TEXT PROVIDED
------

Primary Pathophysiological Mechanisms

Alveolar-Capillary Barrier Disruption

• Endothelial Injury: Occurs within minutes to hours after lung injury, creating intercellular gaps that allow fluid, neutrophils, and cytokines to enter the pulmonary parenchyma 1
• Epithelial Damage: Disruption of tight junctions between alveolar epithelial cells allows protein-rich fluid to flood alveolar spaces 1
• Basement Membrane Disruption: Electron microscopy reveals denudation of alveolar epithelial cells and basement membrane damage 1

Inflammatory Response

• Neutrophil Activation: Bronchoalveolar lavage fluid from ARDS patients contains increased quantities of neutrophils and their enzymes, correlating with injury severity 1
• Cytokine Storm: Persistent plasma elevations of proinflammatory cytokines (TNF-α, IL-1β, IL-6, IL-8) correlate with reduced survival 1
• Anti-inflammatory Imbalance: Increased bronchoalveolar lavage fluid anti-inflammatory cytokines like IL-10 correlate with improved survival 1

Oxidative Stress

• Reactive Oxygen Species: Neutrophils and alveolar macrophages produce inflammatory mediators and catalyze reactive oxygen species generation 1
• Lipid Peroxidation: Evidence of lipid peroxidation products correlates with disease severity and survival 1
• Antioxidant Depletion: Plasma thiol levels correlate with survival in ARDS patients 1

Surfactant Dysfunction

• Surfactant depletion and inactivation occurs due to protein-rich edema fluid 1
• Results in alveolar collapse, decreased lung compliance, and impaired gas exchange 1

Pathophysiological Progression

Early Exudative Phase (Days 1-5)

• Interstitial swelling, proteinaceous alveolar edema, hemorrhage, and fibrin deposition 1
• Hyaline membrane formation (sloughed alveolar cellular debris mixed with fibrin) 1
• Extensive right-to-left intrapulmonary shunting causing severe hypoxemia 1
• Decreased lung compliance due to reduced volume of aeratable lung 1

Fibroproliferative Phase (Days 6-10)

• Type II alveolar cells proliferate and differentiate into new type I cells to reline alveolar walls 1
• Alveolar edema begins to resolve and hyaline membranes become less prominent 1
• Neutrophilic infiltrate is replaced by mononuclear cells 1
• Fibroblasts proliferate within the interstitium and deposit new collagen 1

Fibrotic Phase (After 10 Days)

• Pulmonary fibrosis develops with widened interstitial structures 1
• Pulmonary hypertension may worsen due to vascular bed obliteration 1
• Changes may not resolve for months or may result in chronic fibrotic changes 1

Heterogeneity in ARDS Pathophysiology

ARDS demonstrates significant heterogeneity on three distinct levels 1:

1. Aetiological Heterogeneity:

   • Multiple triggering factors (sepsis, pneumonia, trauma, blood transfusion, pancreatitis)

------

PROMPT A
Return the part of the ARDS text starting with "Pathophysiological Progression" and going on through "Phase (Days 6-10)", copied word for word.
PROMPT B
Carry the text on ARDS pathophysiology forward from its final line.
The rows that follow have no connection to the ARDS text.

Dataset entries
------

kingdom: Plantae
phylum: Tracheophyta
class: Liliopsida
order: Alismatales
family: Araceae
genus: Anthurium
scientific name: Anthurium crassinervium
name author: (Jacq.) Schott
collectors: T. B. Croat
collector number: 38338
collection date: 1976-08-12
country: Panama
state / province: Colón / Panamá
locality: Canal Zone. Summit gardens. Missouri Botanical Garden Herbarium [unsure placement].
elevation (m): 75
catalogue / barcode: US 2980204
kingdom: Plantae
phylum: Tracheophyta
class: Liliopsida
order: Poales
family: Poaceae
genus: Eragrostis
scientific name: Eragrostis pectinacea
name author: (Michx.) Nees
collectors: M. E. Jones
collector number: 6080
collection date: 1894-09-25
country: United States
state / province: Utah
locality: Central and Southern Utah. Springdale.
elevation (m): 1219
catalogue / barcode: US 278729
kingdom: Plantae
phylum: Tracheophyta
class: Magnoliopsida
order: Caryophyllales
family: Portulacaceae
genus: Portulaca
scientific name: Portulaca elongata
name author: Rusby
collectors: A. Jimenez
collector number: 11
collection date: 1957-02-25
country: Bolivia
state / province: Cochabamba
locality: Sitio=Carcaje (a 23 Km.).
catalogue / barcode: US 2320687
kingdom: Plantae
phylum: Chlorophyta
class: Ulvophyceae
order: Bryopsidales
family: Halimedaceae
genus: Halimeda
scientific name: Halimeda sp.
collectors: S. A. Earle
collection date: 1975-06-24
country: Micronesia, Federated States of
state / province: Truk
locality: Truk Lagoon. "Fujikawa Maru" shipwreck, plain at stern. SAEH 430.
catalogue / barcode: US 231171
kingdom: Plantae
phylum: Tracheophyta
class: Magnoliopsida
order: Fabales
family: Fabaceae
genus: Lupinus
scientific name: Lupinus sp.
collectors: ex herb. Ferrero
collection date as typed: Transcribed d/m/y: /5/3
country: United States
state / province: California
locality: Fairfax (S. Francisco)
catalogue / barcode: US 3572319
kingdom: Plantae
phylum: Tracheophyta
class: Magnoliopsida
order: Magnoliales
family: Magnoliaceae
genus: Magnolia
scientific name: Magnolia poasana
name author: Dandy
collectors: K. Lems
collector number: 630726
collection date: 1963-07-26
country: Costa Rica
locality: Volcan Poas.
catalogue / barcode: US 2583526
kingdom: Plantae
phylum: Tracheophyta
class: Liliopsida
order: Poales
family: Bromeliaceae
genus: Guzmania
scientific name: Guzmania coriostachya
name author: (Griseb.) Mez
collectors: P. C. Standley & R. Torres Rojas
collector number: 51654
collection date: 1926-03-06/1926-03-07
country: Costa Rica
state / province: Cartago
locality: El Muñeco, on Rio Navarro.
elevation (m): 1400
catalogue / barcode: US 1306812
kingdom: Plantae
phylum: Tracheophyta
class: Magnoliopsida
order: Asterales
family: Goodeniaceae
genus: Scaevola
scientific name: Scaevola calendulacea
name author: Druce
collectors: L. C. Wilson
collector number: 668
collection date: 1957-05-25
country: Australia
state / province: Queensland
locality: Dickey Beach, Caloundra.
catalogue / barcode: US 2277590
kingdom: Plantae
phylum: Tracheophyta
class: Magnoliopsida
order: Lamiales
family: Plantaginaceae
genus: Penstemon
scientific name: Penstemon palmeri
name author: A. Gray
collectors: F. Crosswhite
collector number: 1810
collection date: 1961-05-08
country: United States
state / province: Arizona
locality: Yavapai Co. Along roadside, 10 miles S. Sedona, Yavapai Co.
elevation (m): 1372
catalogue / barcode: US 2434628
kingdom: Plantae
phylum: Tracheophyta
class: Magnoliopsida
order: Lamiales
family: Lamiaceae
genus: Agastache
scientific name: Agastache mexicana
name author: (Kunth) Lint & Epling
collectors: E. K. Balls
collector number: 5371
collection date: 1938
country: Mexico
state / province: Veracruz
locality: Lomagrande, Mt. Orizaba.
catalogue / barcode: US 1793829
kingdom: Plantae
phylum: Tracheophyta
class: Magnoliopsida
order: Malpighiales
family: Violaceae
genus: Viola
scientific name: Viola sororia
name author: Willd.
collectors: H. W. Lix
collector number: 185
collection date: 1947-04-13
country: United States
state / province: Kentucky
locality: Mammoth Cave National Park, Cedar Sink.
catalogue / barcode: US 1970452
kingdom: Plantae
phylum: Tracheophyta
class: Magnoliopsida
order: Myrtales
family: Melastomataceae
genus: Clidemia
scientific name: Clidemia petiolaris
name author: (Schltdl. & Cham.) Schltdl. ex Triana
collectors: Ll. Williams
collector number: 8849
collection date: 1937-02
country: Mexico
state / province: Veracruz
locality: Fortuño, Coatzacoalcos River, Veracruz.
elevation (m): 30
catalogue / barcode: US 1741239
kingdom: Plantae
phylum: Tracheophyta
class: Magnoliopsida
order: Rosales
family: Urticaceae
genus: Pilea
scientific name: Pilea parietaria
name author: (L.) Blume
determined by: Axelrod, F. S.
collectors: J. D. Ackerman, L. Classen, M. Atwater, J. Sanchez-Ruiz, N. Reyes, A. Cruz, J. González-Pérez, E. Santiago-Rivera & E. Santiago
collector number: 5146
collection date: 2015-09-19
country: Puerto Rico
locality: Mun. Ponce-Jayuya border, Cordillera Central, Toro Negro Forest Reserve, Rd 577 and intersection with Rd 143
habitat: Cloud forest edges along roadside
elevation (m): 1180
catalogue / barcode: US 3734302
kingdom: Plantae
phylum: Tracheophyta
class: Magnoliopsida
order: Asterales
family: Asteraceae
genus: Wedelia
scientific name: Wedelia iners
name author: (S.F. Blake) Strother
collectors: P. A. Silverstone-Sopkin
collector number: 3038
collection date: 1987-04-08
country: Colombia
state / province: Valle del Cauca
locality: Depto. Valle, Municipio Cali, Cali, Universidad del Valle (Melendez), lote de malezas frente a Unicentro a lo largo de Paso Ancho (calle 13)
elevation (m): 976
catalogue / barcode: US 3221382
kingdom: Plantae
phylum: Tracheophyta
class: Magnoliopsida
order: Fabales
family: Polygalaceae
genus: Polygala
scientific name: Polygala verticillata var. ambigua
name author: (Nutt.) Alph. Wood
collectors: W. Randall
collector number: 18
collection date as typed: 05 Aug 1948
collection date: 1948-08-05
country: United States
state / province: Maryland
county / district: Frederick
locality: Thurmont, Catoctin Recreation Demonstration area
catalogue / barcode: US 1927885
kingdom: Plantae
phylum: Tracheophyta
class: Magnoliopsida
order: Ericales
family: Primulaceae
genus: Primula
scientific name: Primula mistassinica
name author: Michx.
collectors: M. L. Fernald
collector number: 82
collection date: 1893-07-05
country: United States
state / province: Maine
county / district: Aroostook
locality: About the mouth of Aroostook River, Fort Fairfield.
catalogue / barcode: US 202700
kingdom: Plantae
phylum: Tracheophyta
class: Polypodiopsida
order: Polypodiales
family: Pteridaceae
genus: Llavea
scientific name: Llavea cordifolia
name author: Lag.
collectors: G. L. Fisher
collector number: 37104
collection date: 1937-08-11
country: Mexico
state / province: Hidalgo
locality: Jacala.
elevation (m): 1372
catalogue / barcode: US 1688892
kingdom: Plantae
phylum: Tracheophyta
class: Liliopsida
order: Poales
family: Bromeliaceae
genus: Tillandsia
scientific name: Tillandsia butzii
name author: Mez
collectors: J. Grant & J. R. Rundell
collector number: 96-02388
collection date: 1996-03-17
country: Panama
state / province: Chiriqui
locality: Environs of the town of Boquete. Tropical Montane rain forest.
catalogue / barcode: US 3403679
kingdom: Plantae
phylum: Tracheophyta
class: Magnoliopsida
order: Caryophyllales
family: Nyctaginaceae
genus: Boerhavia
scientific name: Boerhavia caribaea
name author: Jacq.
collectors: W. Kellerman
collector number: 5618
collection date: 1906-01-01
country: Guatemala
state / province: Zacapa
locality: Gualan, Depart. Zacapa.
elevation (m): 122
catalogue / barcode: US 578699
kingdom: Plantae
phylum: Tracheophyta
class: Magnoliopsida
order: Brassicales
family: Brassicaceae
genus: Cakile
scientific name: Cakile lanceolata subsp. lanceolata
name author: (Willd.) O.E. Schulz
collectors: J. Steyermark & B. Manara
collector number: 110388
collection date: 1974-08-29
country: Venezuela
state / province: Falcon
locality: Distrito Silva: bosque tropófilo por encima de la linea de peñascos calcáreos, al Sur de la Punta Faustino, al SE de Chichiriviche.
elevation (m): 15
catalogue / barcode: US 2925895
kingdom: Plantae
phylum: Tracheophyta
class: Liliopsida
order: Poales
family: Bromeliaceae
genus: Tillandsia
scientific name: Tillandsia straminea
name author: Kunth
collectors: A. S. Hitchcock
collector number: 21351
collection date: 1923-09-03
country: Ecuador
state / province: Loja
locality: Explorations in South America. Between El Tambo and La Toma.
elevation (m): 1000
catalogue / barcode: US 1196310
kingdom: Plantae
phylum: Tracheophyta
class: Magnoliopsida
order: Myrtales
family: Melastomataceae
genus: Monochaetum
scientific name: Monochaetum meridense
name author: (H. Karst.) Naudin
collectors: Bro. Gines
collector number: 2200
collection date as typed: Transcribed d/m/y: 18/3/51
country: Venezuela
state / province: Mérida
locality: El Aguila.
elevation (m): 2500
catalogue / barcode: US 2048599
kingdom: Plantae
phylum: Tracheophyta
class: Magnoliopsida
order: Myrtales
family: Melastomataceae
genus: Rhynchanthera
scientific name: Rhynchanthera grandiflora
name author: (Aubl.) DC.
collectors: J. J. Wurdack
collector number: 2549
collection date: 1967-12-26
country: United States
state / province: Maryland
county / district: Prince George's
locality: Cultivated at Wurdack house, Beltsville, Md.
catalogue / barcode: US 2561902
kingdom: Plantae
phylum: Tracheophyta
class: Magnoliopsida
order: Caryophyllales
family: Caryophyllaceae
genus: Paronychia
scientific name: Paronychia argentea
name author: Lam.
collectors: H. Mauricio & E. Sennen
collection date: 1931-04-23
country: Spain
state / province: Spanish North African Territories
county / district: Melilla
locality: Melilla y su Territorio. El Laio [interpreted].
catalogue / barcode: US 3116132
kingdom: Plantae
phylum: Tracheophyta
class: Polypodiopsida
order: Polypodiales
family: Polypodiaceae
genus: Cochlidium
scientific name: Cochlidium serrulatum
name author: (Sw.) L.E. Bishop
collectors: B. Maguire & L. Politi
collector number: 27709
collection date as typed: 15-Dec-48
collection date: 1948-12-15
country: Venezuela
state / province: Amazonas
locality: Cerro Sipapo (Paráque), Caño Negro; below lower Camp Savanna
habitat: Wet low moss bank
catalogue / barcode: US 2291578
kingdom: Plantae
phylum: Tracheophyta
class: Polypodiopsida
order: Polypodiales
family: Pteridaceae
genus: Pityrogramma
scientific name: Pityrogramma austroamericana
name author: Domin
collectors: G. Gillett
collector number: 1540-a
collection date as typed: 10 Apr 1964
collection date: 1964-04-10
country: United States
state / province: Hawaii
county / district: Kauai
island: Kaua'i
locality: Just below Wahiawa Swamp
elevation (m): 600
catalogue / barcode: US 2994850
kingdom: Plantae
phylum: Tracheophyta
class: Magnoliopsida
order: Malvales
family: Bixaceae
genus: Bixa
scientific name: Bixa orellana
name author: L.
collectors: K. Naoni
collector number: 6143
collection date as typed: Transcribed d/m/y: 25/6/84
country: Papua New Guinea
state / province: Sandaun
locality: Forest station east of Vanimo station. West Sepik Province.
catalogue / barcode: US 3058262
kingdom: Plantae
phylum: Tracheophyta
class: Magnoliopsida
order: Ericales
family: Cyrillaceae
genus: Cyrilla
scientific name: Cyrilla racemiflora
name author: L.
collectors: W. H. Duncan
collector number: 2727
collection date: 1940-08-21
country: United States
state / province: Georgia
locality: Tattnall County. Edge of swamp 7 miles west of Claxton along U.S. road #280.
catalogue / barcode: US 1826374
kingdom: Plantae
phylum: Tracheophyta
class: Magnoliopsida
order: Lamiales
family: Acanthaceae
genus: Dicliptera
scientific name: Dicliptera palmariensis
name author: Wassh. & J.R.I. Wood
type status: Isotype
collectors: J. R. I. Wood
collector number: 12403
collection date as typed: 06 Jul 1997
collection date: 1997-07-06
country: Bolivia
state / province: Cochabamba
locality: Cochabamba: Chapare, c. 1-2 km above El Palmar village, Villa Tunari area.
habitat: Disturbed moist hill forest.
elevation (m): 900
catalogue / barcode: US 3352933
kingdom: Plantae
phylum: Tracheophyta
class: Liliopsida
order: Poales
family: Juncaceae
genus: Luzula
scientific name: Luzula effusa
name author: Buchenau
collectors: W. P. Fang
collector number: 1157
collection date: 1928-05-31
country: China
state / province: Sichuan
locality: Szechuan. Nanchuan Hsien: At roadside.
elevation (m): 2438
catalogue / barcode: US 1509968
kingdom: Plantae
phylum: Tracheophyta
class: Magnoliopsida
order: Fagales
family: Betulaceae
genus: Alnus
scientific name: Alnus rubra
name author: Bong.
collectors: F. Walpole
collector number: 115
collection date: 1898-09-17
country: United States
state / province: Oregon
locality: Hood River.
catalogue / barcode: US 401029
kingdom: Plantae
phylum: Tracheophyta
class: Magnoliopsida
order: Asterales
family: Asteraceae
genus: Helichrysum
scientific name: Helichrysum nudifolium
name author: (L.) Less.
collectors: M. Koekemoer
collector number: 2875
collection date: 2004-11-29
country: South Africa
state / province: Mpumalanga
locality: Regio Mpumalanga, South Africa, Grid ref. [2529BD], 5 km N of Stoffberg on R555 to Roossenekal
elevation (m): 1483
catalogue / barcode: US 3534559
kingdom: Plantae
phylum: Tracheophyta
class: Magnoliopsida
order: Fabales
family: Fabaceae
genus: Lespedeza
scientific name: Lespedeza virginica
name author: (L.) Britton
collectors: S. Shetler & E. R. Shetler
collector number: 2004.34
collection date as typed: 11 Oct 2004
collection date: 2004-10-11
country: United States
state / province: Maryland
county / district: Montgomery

------

RESPONSE A
Pathophysiological Progression

Early Exudative Phase (Days 1-5)

• Interstitial swelling, proteinaceous alveolar edema, hemorrhage, and fibrin deposition 1
• Hyaline membrane formation (sloughed alveolar cellular debris mixed with fibrin) 1
• Extensive right-to-left intrapulmonary shunting causing severe hypoxemia 1
• Decreased lung compliance due to reduced volume of aeratable lung 1

Fibroproliferative Phase (Days 6-10)

RESPONSE B
   • Different risk factors affect inflammatory response patterns

2. Physiological Heterogeneity:

   • Variable degrees of lung compliance and recruitability
   • Differences in ventilation-perfusion matching
   • Varying responses to PEEP and recruitment maneuvers

3. Biological Heterogeneity:

   • Hyperinflammatory vs. hypoinflammatory phenotypes with different biomarker profiles
   • Variable gene expression patterns in peripheral blood leukocytes
   • Different responses to pharmacological interventions

Clinical Implications

• The complex pathophysiology explains why targeted pharmacological treatments have largely failed in unselected ARDS populations 1
• Precision medicine approaches that account for ARDS heterogeneity may be necessary for successful therapeutic interventions 1
• Lung-protective ventilation strategies remain the cornerstone of management, focusing on preventing ventilator-induced lung injury 2
• Mortality remains high (30-40%) despite advances in supportive care 1

Key Pitfalls in Understanding ARDS Pathophysiology

• Diagnostic Confusion: Current definitions are inclusive, potentially grouping patients with heterogeneous conditions 1
• Treatment Misdirection: Targeting a single pathway may not benefit all patients due to biological heterogeneity 1
• Prognostic Limitations: Initial hypoxemia severity is not a reliable prognostic indicator, though changes in oxygenation over the first 48 hours appear more predictive 1

Understanding the complex pathophysiology of ARDS is essential for developing effective therapeutic strategies that account for the syndrome's heterogeneity and target specific pathobiological mechanisms.